個人情報管理のデザイン
品質管理チーム 小稗 俊樹今回は、本年3月まで約2年間担当していた個人情報管理にフォーカスしてお話をしたいと思います。
JISQ15001:2006版への移行
私が管理担当となったのは2007年の初め。個人情報管理の国内規格であるJISQ15001が現行の2006版へ改訂されて間もなく、というタイミングでした。当社のプライバシーマーク取得は2003年。2回目の更新審査が間近にせまっており、2006版への社内ルール適合が急務でした。更新審査は無事に終了しましたが、規格で要求された内容をきっちりマニュアルへ盛り込むために、いったん煩雑な社内手順をまとめることになりました。
当社では、個人情報を取り扱う担当がWeb制作案件ごとに異なるため、煩雑な手順はかえって管理ミスを誘発するリスクとなります。一方で、個人情報管理自体に多くの社内リソースを割くわけにもいきません。そういった条件下で、かなりボリュームアップした規格への適合を果たしていかなければなりませんでした。
3つのキーワード
審査を終えた後、より実効的なルールを目指して、このふくらんだ社内手順をスリム化する検討を始めました。その作業にあたり、私はキーワードを立てて臨むことにしました。管理体制の理想的なデザインをイメージしやすくする狙いです。キーワードは順に、「軽量化」、「ライフサイクル」、そして「主張しすぎないこと」。
「軽量化」は前段でお話しした通り、シンプルな手順で管理するという意味です。Web案件を管理する担当者にとって煩雑さが解消され、かつお客様視点で見れば契約にいたるまでの工程を単純化することができます。また、統括する管理事務局側にとっても、より多くの件数を的確に処理できるメリットが生じます。定型的な枠組みができれば、例外への対処も容易になります。
「ライフサイクル」はお預かりする個人情報を取得、移動、利用、保管、返却(削除)など、リスクが発生する工程単位で管理を行なうことを指しています。

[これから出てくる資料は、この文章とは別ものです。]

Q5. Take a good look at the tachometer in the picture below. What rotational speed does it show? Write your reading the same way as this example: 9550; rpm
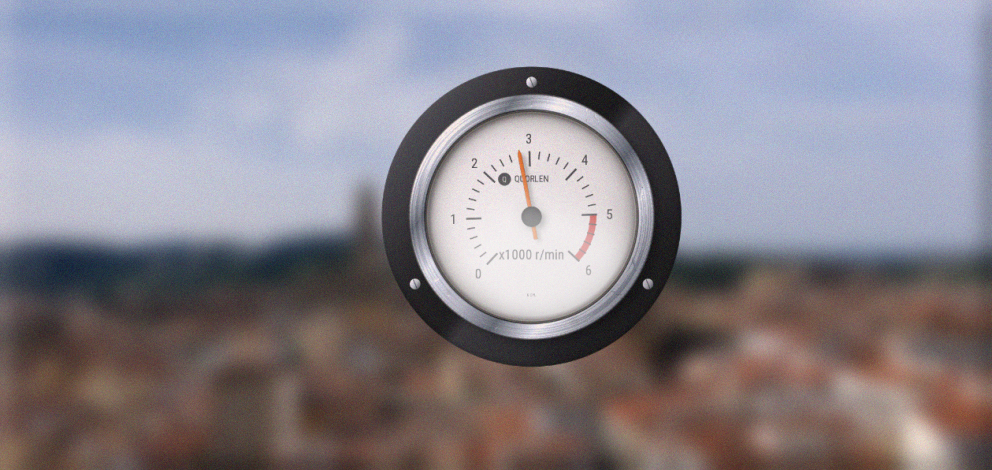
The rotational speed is 2800; rpm
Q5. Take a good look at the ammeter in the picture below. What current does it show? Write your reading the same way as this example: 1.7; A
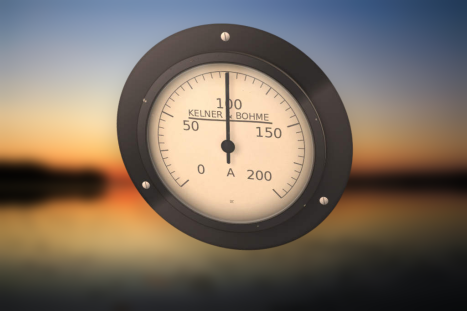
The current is 100; A
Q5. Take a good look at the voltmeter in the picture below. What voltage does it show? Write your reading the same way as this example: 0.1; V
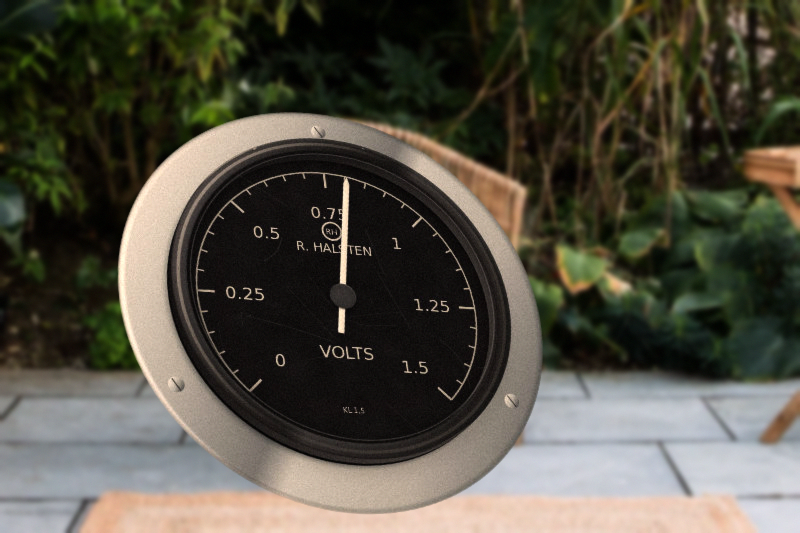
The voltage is 0.8; V
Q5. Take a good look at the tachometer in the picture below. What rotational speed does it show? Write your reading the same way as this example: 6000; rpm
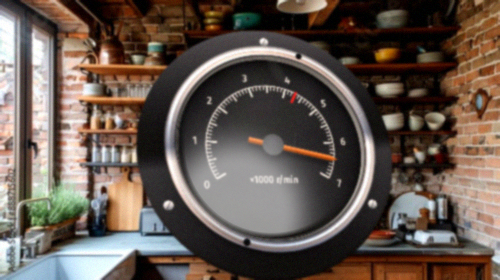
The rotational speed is 6500; rpm
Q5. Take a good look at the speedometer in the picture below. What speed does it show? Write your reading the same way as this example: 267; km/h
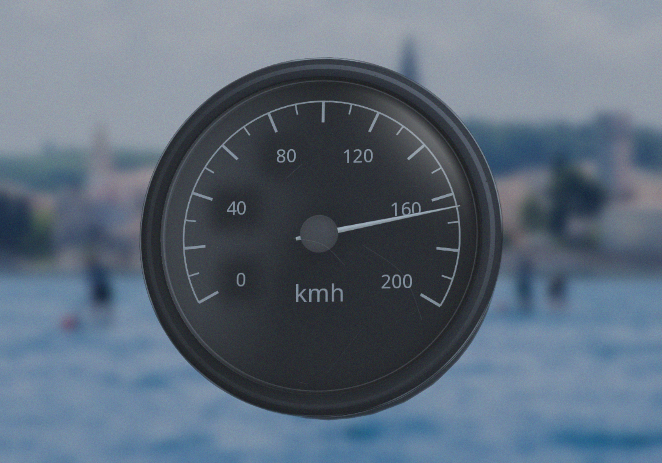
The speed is 165; km/h
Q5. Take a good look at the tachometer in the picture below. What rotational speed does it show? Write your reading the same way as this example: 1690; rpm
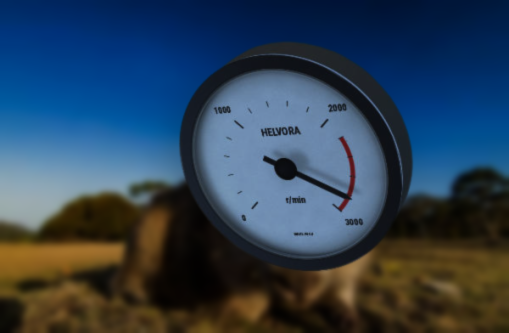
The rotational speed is 2800; rpm
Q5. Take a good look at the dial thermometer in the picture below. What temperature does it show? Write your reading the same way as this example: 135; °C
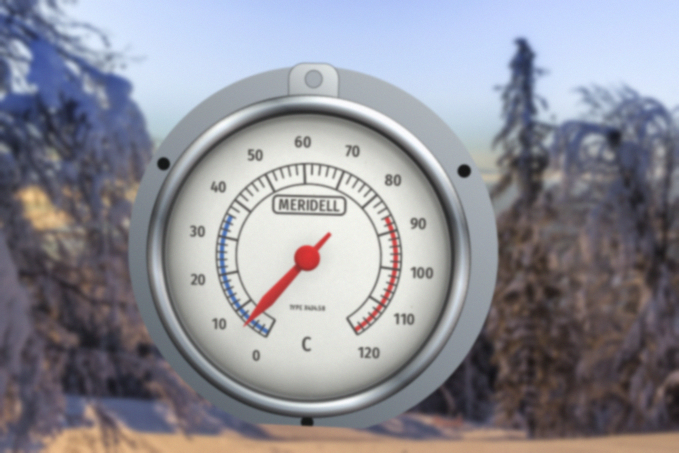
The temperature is 6; °C
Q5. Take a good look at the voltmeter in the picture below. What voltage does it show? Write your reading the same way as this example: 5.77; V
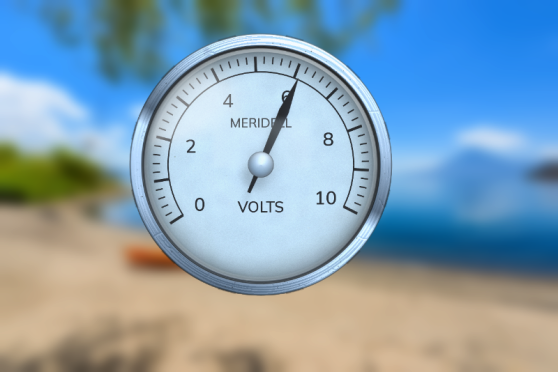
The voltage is 6.1; V
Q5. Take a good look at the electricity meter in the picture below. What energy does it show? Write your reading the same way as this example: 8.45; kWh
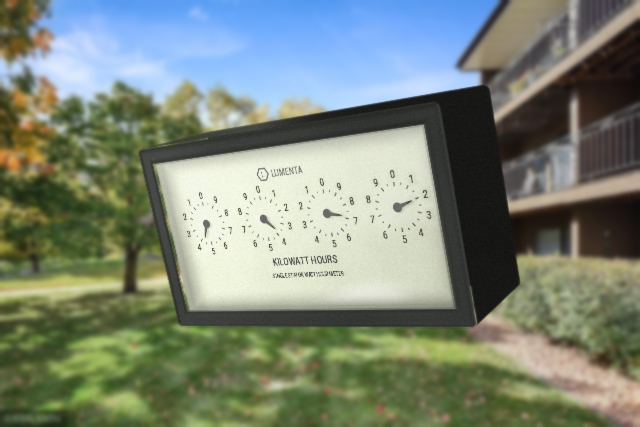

そして、「主張しすぎないこと」。これは社内へのルール周知に向けた個人的な心構えでした。管理事務局が旗を振るだけでは堅牢な体制は実現できません。社員による積極的なコミットこそ管理体制のカナメでしょう。そこで、新たに整備したルールがどのように社内浸透していくか。個人情報管理は短期的なキャンペーンではありませんので、インパクトを重視したアピールや強制力のある施策より、じわじわと浸透していく周知方法のほうが、より実効性があると考えました。
具体的に実施した対策です。
- 社内メルマガを通じて、社内ルールの紹介や法律改正の要約、事故の事例などを定期配信する。
- 個人情報取り扱いの多い部門に対して個別研修を実施。基本的なルールからおさらいする。
- 案件個別のヒアリングや運用状況の点検を通したルール説明。
これ以外にも、セーフティと冷静さをイメージして研修資料は青を基調にするなど、一見地味な活動をあえて続けました。どれも即座に効果が期待できるものはありません。しばらくは種まきの時期が続くだろうと認識していました。
効果の一端
しかし、先日全社的に行った棚卸(社員からのお預かり状況の自己申告)について、積極的な報告が相次ぎました。これまでは未提出者へのフォローなど管理事務局からの働きかけが必要だったのですが、社内での意識の高まりが実感できる、ポジティブな結果と理解しています。
私はこの4月に本業務からは離れていますが、これまで取り組んだ活動が少しずつ効果を生んでいることに一定の満足を覚えているところです。引き続きスリムかつ堅牢な個人情報管理体制が推進されることを期待しています。